→ **EXERCISE REQUIREMENTS**
(1) Using the commit message on improving deep_compare detection, answer each of the following:
(a) Which command detected changes related to the resource in step 4?
(b) According to drawback B, what did pcs remove automatically?
(c) According to drawback A, which resource would be removed for a very brief amount of time?
(2) Continue the commit message on improving deep_compare detection from its last sentence.

→ **QUOTED PASSAGE**

__________________________________________________

Improve deep_compare detection

In the initial implementation of resource updates in puppet-pacemaker,
in order to detect if a resource changed we did the following:
1) dump the cib and make a copy
2) remove the resource from the dump
3) readd the resource with current parameters
4) via crm_diff --cib we would detect if there were any changes related
   to the resource by checking a specific xpath on the the diff
5) If 4) matched the xpath we would push the newly created CIB back to
   the cluster

This approach has a number of drawbacks:
A) In case of bundles it would remove the resource running inside the
bundle for a very brief amount of time
B) pcs would remove all constraints related to the resource
automatically, so we had to recreate them forcefully during the update
operation and then update the CIB
C) We sometimes missed to trigger a resource update because the XPATH on
4) was not always matching and so we missed updating a resource from
time to time.

__________________________________________________

→ **SUPPLIED ENTRIES**

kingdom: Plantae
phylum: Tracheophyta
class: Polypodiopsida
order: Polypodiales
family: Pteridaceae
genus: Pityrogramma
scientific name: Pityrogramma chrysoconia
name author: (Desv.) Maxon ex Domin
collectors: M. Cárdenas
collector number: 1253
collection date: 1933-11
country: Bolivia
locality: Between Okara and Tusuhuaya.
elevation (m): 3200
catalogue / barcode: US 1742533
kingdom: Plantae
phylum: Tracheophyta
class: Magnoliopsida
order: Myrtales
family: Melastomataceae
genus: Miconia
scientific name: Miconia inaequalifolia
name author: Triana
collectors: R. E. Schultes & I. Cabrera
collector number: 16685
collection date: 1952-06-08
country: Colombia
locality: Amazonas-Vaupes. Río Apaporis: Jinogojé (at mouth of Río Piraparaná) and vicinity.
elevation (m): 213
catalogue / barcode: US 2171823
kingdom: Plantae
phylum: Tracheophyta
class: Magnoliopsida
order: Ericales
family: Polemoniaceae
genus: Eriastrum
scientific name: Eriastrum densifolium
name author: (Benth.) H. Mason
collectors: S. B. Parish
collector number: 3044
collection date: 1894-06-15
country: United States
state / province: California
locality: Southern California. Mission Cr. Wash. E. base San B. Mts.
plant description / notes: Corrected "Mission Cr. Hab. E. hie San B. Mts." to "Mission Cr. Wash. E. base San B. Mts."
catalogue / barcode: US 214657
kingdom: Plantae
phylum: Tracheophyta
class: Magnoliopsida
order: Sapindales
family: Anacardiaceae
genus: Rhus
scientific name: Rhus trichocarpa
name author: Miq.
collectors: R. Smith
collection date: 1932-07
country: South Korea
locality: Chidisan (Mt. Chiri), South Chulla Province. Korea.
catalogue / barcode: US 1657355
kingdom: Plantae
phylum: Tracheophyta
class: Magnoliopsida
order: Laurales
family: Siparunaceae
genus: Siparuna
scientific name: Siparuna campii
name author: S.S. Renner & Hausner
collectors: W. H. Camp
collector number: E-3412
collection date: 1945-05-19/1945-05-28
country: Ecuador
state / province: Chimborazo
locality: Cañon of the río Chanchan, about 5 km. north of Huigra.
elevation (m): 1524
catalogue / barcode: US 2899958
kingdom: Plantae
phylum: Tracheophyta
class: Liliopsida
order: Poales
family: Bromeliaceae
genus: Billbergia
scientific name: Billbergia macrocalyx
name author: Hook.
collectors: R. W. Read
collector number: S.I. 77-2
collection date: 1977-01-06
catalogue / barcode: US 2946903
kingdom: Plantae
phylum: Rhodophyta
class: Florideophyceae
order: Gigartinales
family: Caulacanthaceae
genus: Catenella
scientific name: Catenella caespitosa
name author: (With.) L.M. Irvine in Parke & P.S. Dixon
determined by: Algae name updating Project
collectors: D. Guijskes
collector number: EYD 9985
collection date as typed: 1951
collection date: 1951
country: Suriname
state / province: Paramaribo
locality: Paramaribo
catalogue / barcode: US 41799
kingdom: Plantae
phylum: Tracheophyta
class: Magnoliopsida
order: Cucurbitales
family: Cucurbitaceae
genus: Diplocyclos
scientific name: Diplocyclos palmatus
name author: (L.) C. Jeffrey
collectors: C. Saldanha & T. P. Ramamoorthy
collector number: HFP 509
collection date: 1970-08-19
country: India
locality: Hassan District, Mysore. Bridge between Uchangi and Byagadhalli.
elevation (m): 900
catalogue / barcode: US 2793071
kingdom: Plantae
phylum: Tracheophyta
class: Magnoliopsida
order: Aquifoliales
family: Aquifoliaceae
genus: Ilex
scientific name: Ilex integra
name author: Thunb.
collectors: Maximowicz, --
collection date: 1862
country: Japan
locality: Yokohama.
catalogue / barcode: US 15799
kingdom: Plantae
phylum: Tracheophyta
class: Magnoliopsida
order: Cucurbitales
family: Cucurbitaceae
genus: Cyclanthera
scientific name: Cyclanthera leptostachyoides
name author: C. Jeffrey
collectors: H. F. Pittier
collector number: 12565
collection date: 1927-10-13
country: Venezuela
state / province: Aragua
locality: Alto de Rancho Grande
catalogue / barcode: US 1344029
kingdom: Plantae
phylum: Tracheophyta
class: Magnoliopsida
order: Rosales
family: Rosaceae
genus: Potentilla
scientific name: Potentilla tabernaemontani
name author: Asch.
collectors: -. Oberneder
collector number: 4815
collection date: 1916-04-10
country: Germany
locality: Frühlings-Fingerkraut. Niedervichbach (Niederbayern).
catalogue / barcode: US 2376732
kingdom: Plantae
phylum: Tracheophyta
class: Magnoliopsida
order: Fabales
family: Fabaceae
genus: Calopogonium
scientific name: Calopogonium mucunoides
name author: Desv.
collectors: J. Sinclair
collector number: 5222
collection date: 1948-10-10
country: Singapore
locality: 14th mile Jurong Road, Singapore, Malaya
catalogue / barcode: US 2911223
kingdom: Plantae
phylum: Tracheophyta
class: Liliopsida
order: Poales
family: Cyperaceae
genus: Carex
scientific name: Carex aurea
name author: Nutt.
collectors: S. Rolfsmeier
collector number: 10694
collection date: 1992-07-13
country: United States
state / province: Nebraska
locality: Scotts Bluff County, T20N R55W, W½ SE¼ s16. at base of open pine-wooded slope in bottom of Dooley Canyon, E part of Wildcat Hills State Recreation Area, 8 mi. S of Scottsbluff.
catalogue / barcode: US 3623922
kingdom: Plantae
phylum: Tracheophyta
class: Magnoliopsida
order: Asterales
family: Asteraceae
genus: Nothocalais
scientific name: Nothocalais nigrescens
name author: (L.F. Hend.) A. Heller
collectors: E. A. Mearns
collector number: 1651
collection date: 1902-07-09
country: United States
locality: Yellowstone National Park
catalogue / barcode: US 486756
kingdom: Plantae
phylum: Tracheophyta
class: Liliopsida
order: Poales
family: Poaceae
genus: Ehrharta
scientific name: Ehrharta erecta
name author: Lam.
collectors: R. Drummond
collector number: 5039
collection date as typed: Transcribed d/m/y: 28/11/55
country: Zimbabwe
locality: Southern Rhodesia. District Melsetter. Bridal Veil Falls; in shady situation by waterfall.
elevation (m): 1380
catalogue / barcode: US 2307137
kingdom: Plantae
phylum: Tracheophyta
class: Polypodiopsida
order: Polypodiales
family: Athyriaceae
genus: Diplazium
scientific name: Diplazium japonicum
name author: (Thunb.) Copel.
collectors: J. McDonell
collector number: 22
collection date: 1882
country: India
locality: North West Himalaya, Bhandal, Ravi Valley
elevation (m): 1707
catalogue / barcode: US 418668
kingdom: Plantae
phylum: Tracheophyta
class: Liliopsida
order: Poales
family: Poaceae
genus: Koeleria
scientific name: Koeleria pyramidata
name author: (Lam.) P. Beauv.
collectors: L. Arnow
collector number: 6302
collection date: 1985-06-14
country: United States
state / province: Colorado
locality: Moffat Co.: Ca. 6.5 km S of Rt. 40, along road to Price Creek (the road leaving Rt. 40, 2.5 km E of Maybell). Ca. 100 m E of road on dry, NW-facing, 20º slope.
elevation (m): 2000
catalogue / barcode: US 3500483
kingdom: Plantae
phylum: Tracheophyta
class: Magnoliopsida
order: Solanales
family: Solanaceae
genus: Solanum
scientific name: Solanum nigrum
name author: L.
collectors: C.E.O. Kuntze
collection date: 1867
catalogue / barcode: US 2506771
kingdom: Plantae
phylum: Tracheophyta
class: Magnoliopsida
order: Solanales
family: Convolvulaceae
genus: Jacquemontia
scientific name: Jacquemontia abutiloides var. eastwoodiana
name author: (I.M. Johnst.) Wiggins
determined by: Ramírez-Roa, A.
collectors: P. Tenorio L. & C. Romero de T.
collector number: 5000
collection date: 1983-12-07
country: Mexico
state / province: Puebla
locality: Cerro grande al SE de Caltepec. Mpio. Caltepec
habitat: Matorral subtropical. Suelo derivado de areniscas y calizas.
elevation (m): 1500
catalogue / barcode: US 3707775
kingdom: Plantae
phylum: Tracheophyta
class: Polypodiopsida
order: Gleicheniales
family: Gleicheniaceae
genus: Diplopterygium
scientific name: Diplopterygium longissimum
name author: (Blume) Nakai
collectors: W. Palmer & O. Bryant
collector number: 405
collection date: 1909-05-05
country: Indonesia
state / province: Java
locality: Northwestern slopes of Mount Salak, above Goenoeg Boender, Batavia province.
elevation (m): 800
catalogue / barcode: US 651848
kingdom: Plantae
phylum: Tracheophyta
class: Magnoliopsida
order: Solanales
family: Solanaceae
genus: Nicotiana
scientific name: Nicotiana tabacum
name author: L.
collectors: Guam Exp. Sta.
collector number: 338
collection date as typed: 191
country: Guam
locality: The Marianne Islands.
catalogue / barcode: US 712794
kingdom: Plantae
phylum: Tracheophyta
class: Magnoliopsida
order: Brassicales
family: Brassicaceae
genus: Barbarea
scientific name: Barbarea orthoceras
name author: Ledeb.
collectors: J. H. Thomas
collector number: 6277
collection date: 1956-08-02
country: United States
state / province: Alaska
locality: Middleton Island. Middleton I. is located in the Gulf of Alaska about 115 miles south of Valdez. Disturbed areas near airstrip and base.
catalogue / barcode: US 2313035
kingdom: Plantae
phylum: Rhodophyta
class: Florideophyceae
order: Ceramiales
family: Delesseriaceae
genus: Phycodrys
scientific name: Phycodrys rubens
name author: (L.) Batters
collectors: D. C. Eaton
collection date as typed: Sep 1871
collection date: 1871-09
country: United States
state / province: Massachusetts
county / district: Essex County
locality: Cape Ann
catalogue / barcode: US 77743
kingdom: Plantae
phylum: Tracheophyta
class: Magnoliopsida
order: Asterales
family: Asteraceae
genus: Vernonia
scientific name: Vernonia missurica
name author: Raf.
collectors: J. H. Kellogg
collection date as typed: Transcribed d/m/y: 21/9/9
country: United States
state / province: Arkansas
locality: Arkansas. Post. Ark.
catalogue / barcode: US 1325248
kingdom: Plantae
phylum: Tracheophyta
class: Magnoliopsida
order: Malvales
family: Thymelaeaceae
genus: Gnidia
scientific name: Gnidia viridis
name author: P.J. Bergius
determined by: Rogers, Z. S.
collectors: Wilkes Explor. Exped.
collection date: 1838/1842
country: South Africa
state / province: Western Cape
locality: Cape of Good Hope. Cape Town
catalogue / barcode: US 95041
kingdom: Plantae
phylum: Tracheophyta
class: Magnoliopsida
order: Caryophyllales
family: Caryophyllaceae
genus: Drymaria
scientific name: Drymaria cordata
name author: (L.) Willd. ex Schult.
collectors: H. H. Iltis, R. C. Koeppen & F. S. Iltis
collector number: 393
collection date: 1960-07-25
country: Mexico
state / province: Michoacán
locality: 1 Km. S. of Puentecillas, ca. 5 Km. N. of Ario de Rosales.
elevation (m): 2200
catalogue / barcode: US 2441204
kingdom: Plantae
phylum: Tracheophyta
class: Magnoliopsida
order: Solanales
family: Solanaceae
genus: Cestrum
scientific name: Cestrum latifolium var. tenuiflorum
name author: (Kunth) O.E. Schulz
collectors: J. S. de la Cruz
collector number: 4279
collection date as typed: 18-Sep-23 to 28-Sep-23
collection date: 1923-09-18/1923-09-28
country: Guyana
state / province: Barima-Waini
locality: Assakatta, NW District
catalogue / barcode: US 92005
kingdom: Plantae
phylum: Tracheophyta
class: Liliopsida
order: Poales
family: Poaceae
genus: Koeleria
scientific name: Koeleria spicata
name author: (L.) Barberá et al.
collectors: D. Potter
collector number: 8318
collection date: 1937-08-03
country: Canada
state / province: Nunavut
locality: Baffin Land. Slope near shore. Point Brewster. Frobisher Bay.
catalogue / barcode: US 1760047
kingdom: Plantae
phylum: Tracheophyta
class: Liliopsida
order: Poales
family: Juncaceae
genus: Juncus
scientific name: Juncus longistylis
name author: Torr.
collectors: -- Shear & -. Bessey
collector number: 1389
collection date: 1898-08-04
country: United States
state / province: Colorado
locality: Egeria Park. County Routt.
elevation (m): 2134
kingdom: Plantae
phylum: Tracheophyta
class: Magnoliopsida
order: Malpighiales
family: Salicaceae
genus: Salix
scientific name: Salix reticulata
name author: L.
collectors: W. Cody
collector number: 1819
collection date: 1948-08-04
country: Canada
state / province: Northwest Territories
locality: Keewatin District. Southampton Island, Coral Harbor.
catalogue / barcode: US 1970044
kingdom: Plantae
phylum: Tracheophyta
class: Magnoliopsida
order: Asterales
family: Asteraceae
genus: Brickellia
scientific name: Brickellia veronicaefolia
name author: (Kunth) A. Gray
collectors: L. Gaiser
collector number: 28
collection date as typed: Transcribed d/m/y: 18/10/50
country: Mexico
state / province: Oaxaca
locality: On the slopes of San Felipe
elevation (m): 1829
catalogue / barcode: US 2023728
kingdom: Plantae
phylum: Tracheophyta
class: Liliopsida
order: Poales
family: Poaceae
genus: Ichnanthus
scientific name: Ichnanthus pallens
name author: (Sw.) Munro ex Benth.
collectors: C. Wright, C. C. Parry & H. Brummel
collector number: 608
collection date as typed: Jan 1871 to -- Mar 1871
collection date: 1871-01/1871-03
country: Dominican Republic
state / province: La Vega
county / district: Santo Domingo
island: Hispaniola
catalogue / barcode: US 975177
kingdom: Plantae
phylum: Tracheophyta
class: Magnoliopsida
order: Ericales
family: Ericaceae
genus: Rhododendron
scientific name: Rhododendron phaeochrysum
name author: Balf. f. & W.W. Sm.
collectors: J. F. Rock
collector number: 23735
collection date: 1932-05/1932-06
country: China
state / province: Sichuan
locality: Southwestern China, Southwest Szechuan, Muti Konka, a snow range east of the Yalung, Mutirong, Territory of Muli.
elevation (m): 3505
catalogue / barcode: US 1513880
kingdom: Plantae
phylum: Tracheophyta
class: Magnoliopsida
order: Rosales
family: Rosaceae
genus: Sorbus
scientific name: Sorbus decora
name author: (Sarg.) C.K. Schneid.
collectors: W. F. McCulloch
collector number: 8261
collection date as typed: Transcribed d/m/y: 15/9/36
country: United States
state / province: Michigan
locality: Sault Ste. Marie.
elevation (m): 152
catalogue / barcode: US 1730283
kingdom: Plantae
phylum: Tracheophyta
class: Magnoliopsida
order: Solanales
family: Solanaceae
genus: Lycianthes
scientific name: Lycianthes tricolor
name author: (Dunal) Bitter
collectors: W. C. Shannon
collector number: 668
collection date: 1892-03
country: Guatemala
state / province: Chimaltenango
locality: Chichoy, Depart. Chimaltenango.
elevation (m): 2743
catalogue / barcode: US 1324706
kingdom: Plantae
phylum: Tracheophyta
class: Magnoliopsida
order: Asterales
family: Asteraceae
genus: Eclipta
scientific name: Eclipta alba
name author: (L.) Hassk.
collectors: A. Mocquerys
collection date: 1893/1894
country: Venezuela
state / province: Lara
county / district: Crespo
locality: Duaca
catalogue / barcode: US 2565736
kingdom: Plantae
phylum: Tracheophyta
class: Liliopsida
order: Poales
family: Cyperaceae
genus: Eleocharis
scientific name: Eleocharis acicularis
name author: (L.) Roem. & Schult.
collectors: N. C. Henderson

__________________________________________________

→ **EXERCISE RESULTS**
(1)
(a) crm_diff --cib
(b) All constraints related to the resource
(c) The resource running inside the bundle, in the case of bundles

(2)
We now change approach slightly to make it more robust. Namely,
instead of removing a resource from the offline CIB we actually just
update it via pcs update commands on the offline CIB. In the case of
bundles we need to actually remove all currently existing storage maps
and then add the newly defined set, because pcs does not allow to update
a resource in a declarative way [1]. We also extend the xpath at C) to match
most things and also be careful about not matching empty meta attributes
which get added by pcs due to a bug [2].
This new approach solves A) and B) and is also more precise and solve C)
fully as well.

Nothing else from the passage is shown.